Why do so-so games seem to sell loads of copies? Michael Passingham finds out at the Games Developer’s Conference.

Good news everyone, Legend of Zelda: Breath of the Wild is an absolute classic according to our Games Editor, Brett Phipps. But for every Breath of the Wild there are dozens of complete duds, and many of them still sell enough copies to make money.

But why do people buy bad games? It turns out the answer is the amount of money thrown at marketing. No surprise, right? I suppose not, but a look at some recent games industry numbers really hammers the message home.

The cold hard facts are as follows: If you have a good game with a low marketing budget, you’ll make half as much money versus a game that sits in the bottom third of review scores and in the top third of marketing spend.

This is according to Geoffrey Zatkin of games industry firm EEDAR (Electronic Entertainment Design and Research), who presented a talk on games industry trends at the Games Developer Conference in San Francisco on Wednesday.

Of course, there are heaps and heaps of caveats with this data. For starters, the top third of marketing spend is heavily skewed by the fact that 75% of all gaming marketing spend is consumed by just 12% of games that launch. So big-budget “AAA” games are grabbing all the marketing money, and these games are going to sell more anyway because they’re likely to be from a big franchise.

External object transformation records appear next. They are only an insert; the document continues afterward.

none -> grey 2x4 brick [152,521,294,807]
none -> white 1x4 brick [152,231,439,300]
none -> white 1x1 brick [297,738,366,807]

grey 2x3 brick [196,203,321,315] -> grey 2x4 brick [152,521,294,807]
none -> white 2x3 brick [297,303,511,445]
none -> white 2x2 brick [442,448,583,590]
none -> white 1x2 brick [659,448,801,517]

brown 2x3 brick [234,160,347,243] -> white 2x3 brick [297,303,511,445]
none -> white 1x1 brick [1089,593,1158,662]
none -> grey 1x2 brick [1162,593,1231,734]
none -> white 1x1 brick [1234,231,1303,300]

Additionally, you’d expect games with lower marketing budgets to sell for a lower price, therefore generating less revenue. I also don’t know how exactly EEDAR calculates average review scores, although the firm says it’s similar to the way Metacritic does it.

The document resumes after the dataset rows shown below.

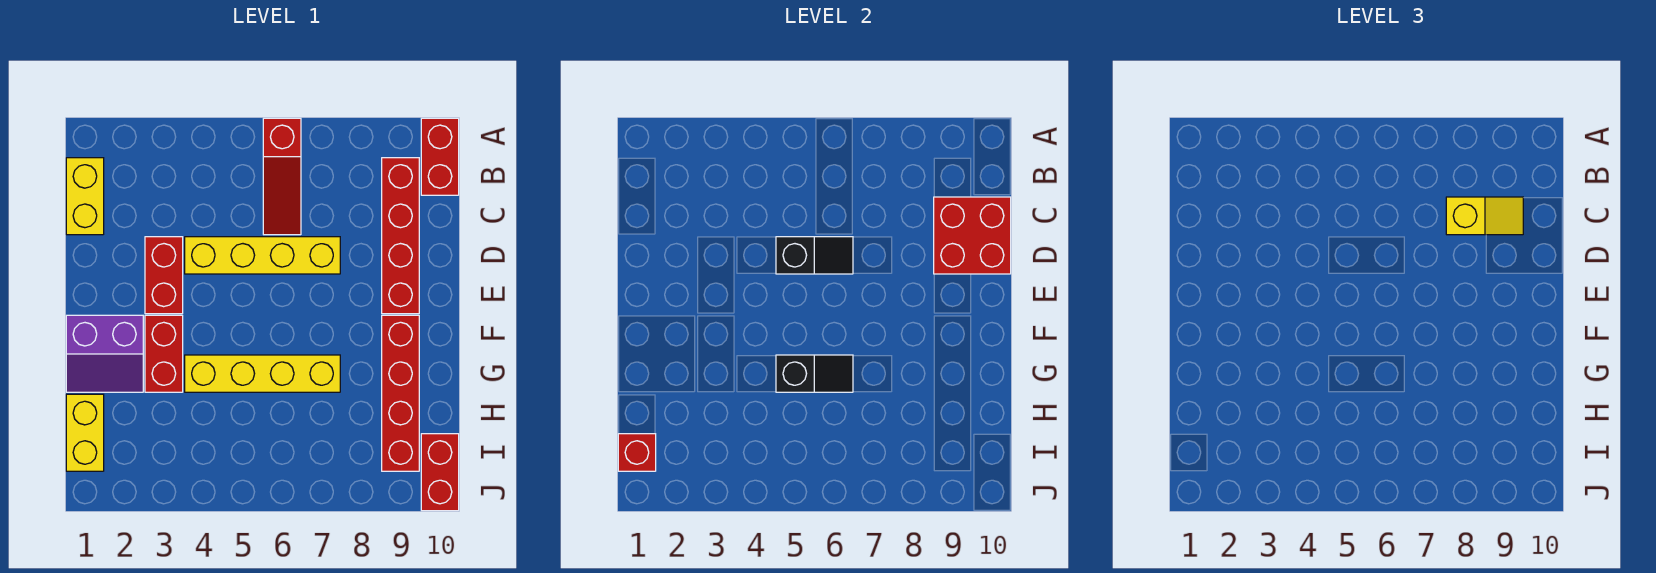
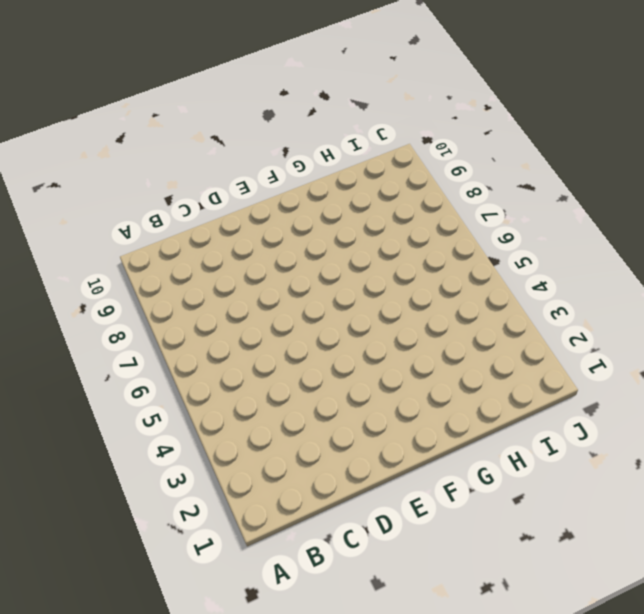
none -> red 1x3 slope [263,118,301,235]
none -> red 1x2 brick [421,118,459,195]
none -> yellow 1x2 brick [66,158,104,235]

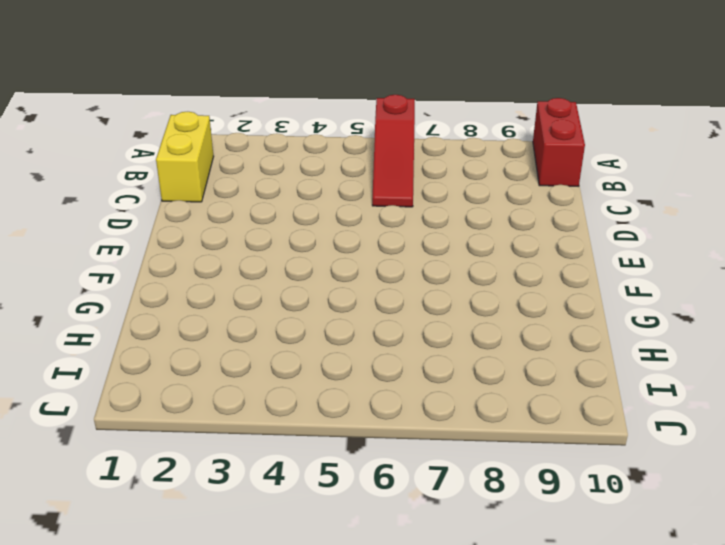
none -> red 1x4 brick [382,158,419,314]
none -> red 1x2 brick [145,237,183,314]
none -> yellow 1x4 brick [185,237,340,274]

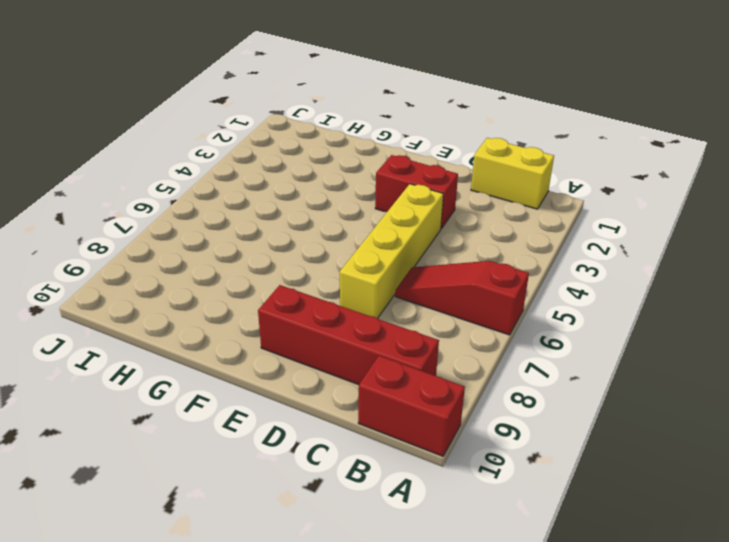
none -> purple 2x2 slope [66,315,143,392]
none -> red 1x2 brick [145,315,183,392]
none -> red 1x4 brick [382,315,419,471]

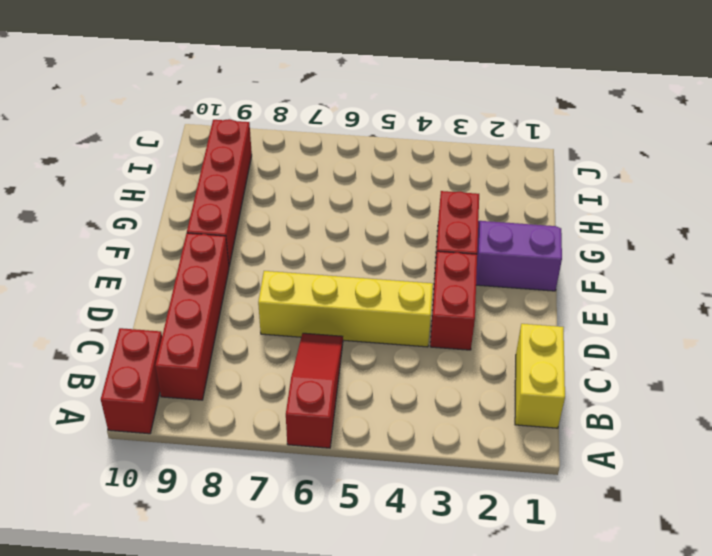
none -> yellow 1x4 brick [185,355,340,392]
none -> yellow 1x2 brick [66,394,104,471]
none -> red 1x2 brick [421,434,459,511]

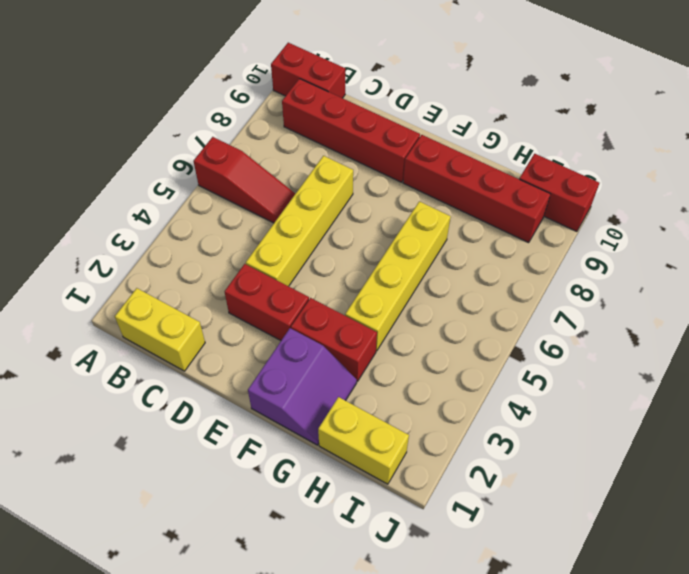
none -> red 2x2 brick [934,197,1011,274]
none -> black 1x2 slope [776,237,853,274]
none -> black 1x2 slope [776,355,853,392]

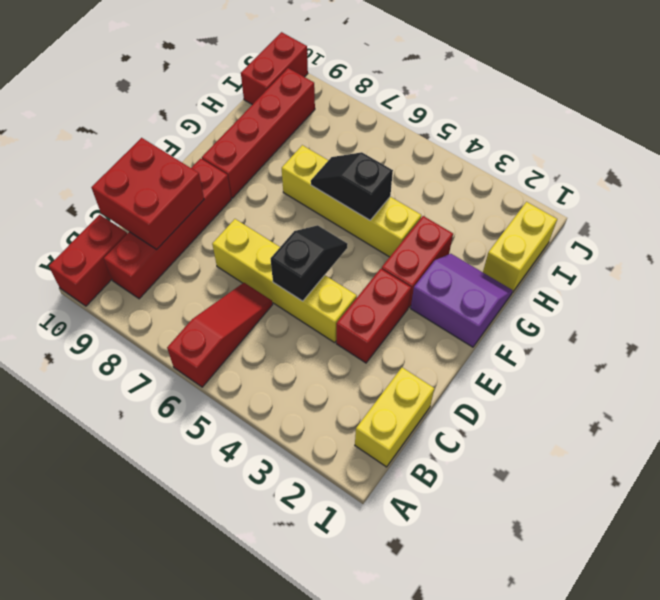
black 1x2 slope [271,225,347,301] -> black 1x2 slope turned to [776,237,853,274]
none -> red 1x1 brick [618,434,656,471]
none -> yellow 1x2 slope [1446,197,1523,235]

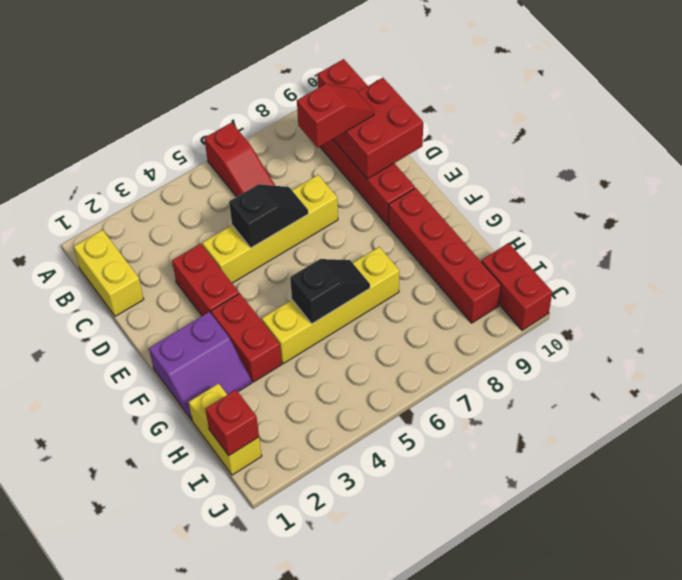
red 1x2 slope [297,84,374,148] -> yellow 1x2 slope [1446,197,1523,235]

But it’s a reminder that, as ever, the decisions made at the top of gaming companies often don’t serve the best interests of gamers or the industry at large. As this slide from Zatkin’s presentation shows…

Gaming stats

The boxes that matter here are the bottom-right (good game, low marketing spend) and the top-left (bad game, high spend). Additionally, as you’d expect, high-spend games that are also good make the most money and bad games with no marketing budget make the least.

Related: Best PC games

This is all perhaps quite obvious, but it does perhaps offer more proof that when a big games publisher throws money behind a bad game, it’s not just lighting stacks of dollar bills on fire; it is actually making the absolute best of a bad situation and trying to convince you, the consumer who apparently doesn’t read reviews, to buy the game anyway.

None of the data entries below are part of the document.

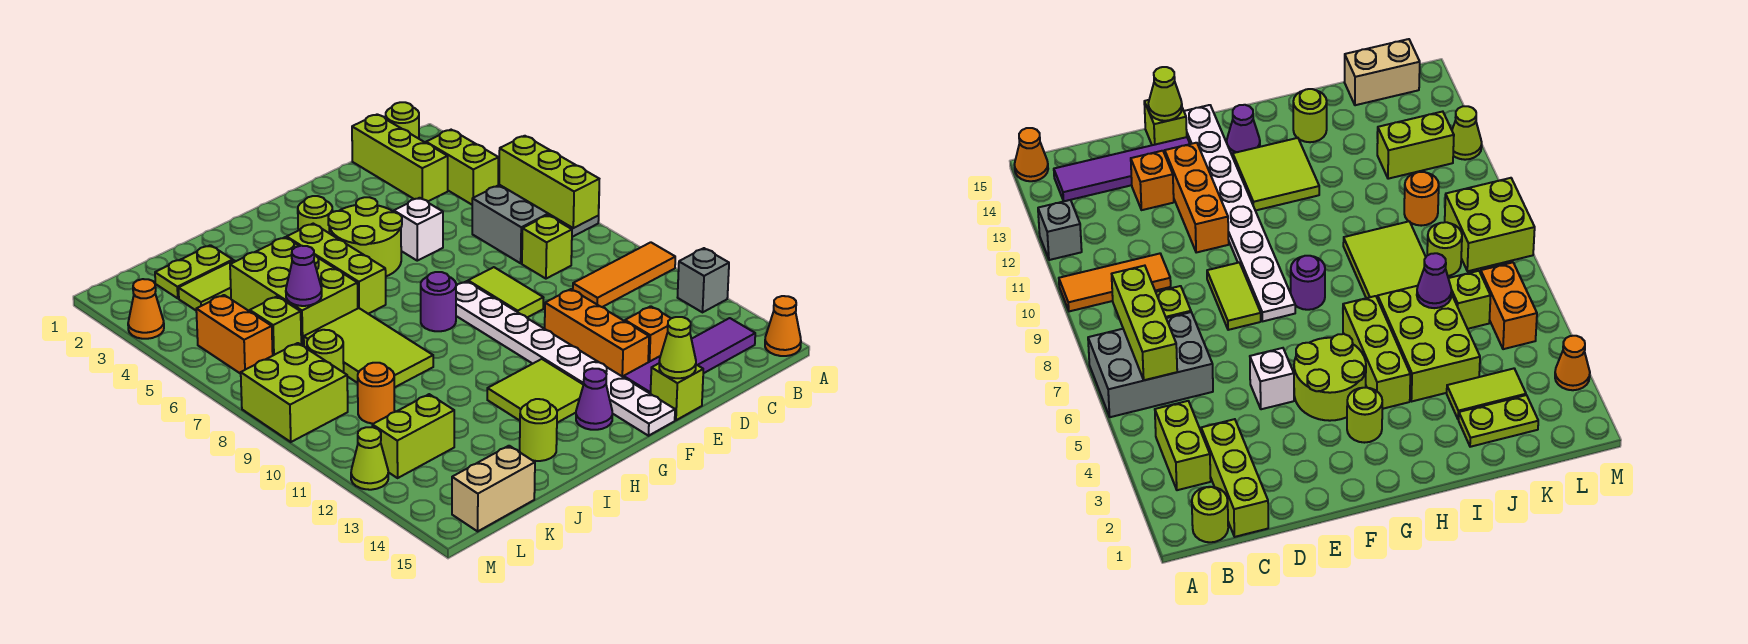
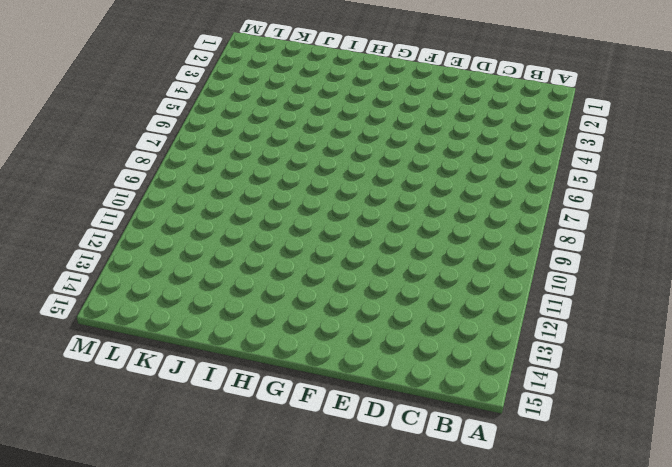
none -> grey 2x3 brick [472,185,599,263]
none -> orange 1x3 tile [573,242,675,307]
none -> grey 1x1 brick [678,248,729,312]
none -> orange 1x1 cone [765,296,801,356]

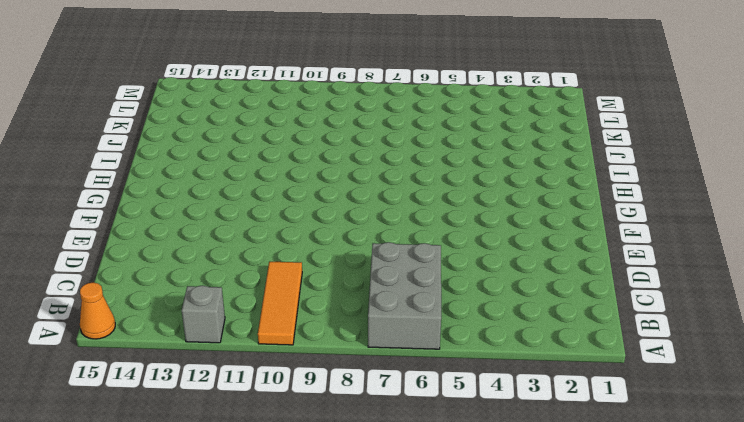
none -> lime 1x1 round brick [386,102,419,139]
none -> lime 1x2 brick [426,130,498,205]
none -> purple 1x4 tile [624,318,755,394]
none -> lime 1x3 brick [352,114,448,201]

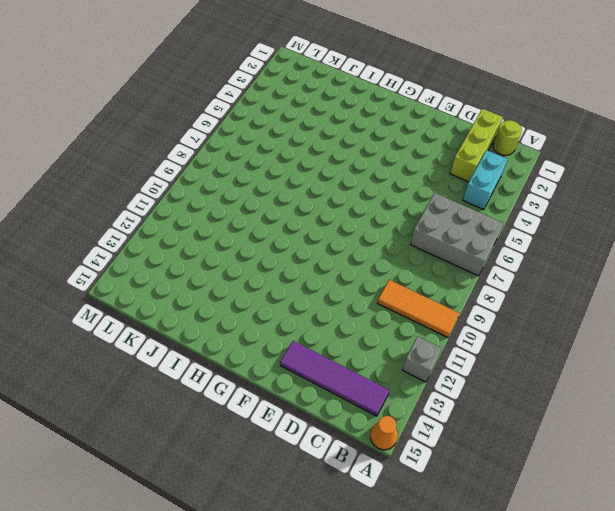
cyan 1x2 brick [463,150,508,210] -> lime 1x2 brick [426,130,498,205]
none -> lime 1x1 brick [522,215,572,279]
none -> orange 1x1 brick [625,306,671,362]
none -> white 1x1 brick [394,198,443,261]
none -> lime 1x2 tile [468,267,544,317]

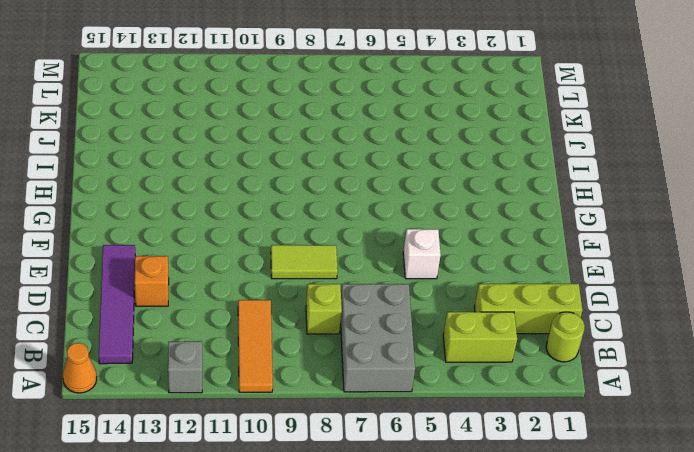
none -> orange 1x3 brick [545,289,649,377]
none -> lime 1x1 brick [651,364,703,420]
none -> lime 2x2 round brick [328,197,402,276]
none -> white 1x8 plate [456,281,675,436]

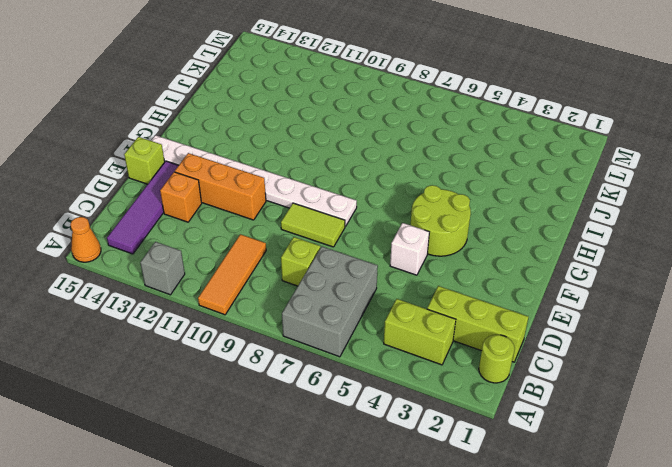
none -> lime 1x1 round brick [298,196,333,233]
none -> purple 1x1 round brick [421,272,456,331]
none -> lime 2x2 tile [487,359,583,423]
none -> purple 1x1 cone [576,369,612,430]

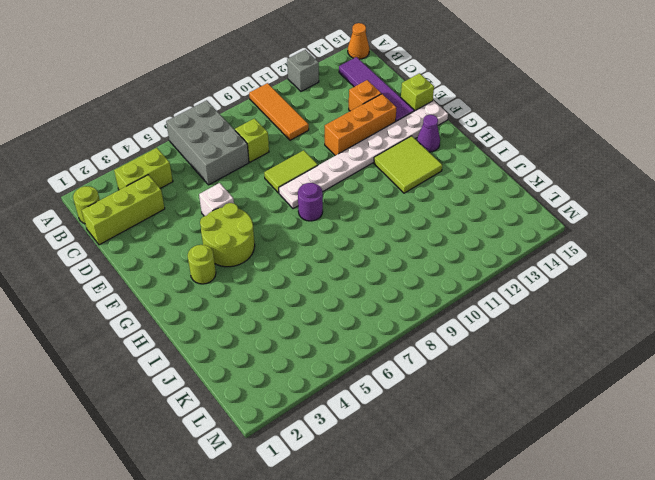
none -> lime 1x3 brick [287,224,386,314]
none -> lime 2x3 brick [230,237,358,346]
none -> lime 2x3 tile [304,308,433,388]
none -> lime 1x1 round brick [520,399,557,461]

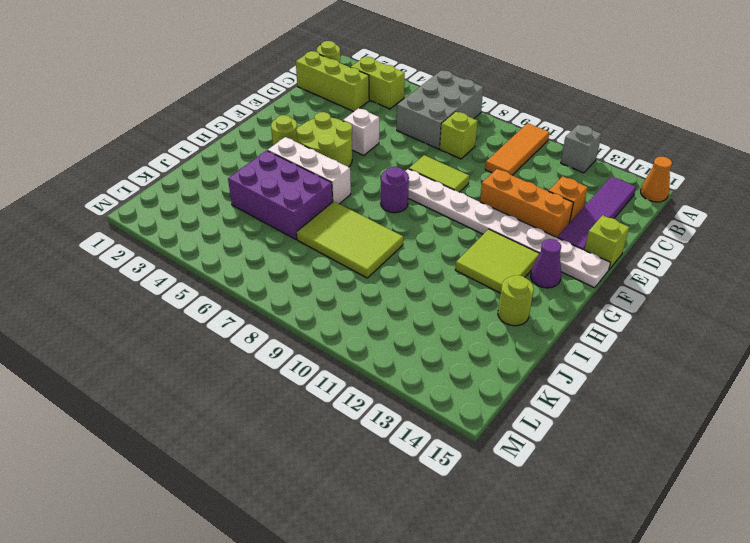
white 1x3 brick [268,137,351,204] -> lime 1x3 brick [287,224,386,314]
purple 2x3 brick [228,151,333,240] -> lime 2x3 brick [230,237,358,346]
none -> lime 1x2 plate [155,245,233,298]
none -> lime 1x2 tile [178,260,235,310]
none -> lime 1x1 brick [250,296,301,355]
none -> lime 1x1 round brick [307,330,344,372]

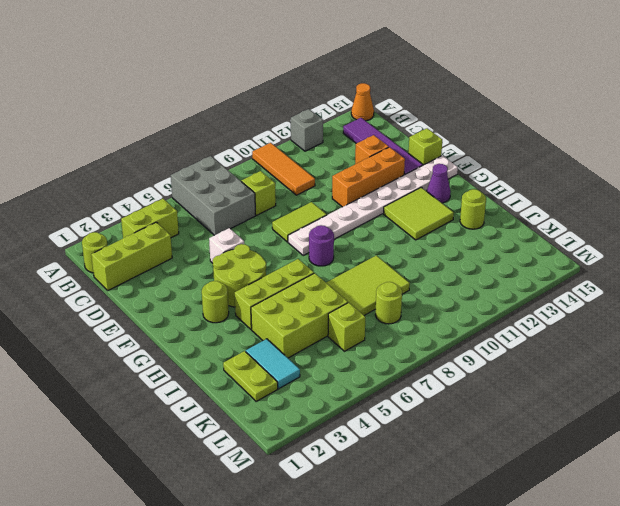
cyan 1x2 tile [246,339,300,389] -> lime 1x2 tile [178,260,235,310]
none -> orange 1x1 round brick [358,363,395,424]
none -> lime 1x2 brick [372,394,454,478]
none -> tan 1x2 brick [452,446,535,531]
none -> orange 1x2 brick [196,295,273,374]

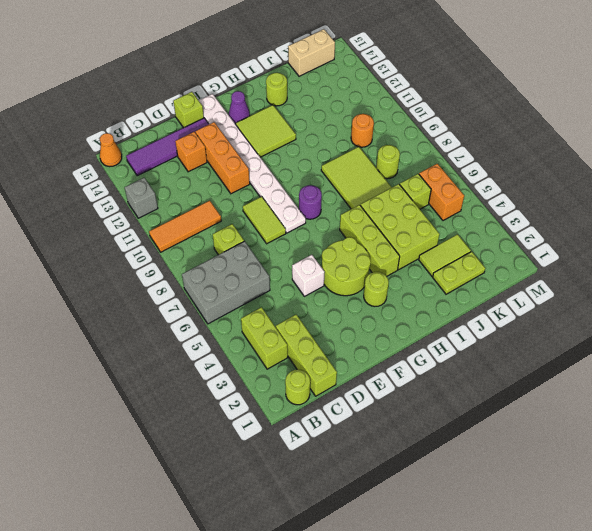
none -> lime 1x2 brick [372,394,454,478]
none -> lime 2x2 brick [241,343,348,442]
none -> orange 1x1 cone [128,279,164,339]
none -> lime 1x1 cone [351,427,388,490]

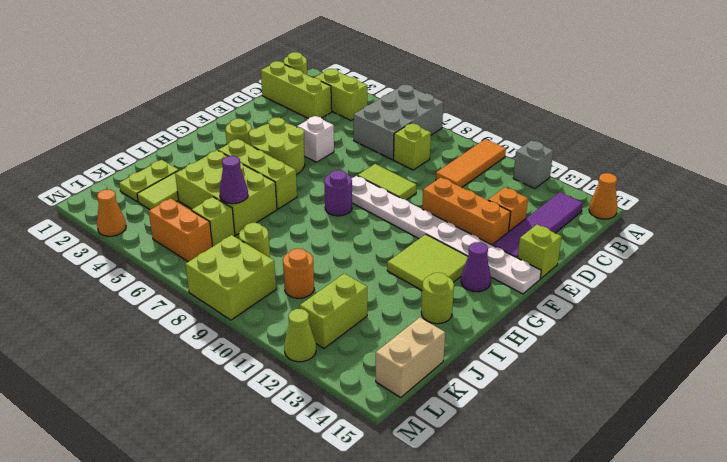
none -> lime 2x3 tile [304,308,433,388]
none -> lime 1x3 brick [499,136,599,228]
none -> lime 1x1 cone [659,317,696,378]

But it’s equally a little bit sad. If high-quality games aren’t getting the marketing spend they deserve, they don’t get the sales that us humble reviewers think they should.

The last time similar data was reported on was way back in 2009, when Gamesindustry.biz quoted data from a similar talk from EEDAR. Back then, EEDAR came to stronger conclusions, stating that game quality on the Nintendo DS platform in particular barely mattered at all, and marketing spend on DS games was the overwhelming factor of why games did well.

This doesn’t seem to be the case these days, and game devs can be thankful that the huge rise of YouTube and Twitch gamers has led to a cheaper way of getting a game marketed effectively to a smaller and more dedicated audience.

EEDAR’s Zatkin concluded: “You have to give people a way to discover the game. You can always bet on going viral, but that’s a bad bet to put your game’s success on.”

Watch our Breath of the Wild video review

Plus, of course, if you don’t have much marketing money, you could also just run a Kickstarter and generate income that way. 29,216 games have been successfully funded on Kickstarter, generating $535m in pledges.

The moral of the story is this: If there’s a low-budget game that you enjoy, share it with everybody you know to give it the best chance of success, and stop the AAA big wigs from hogging all the money.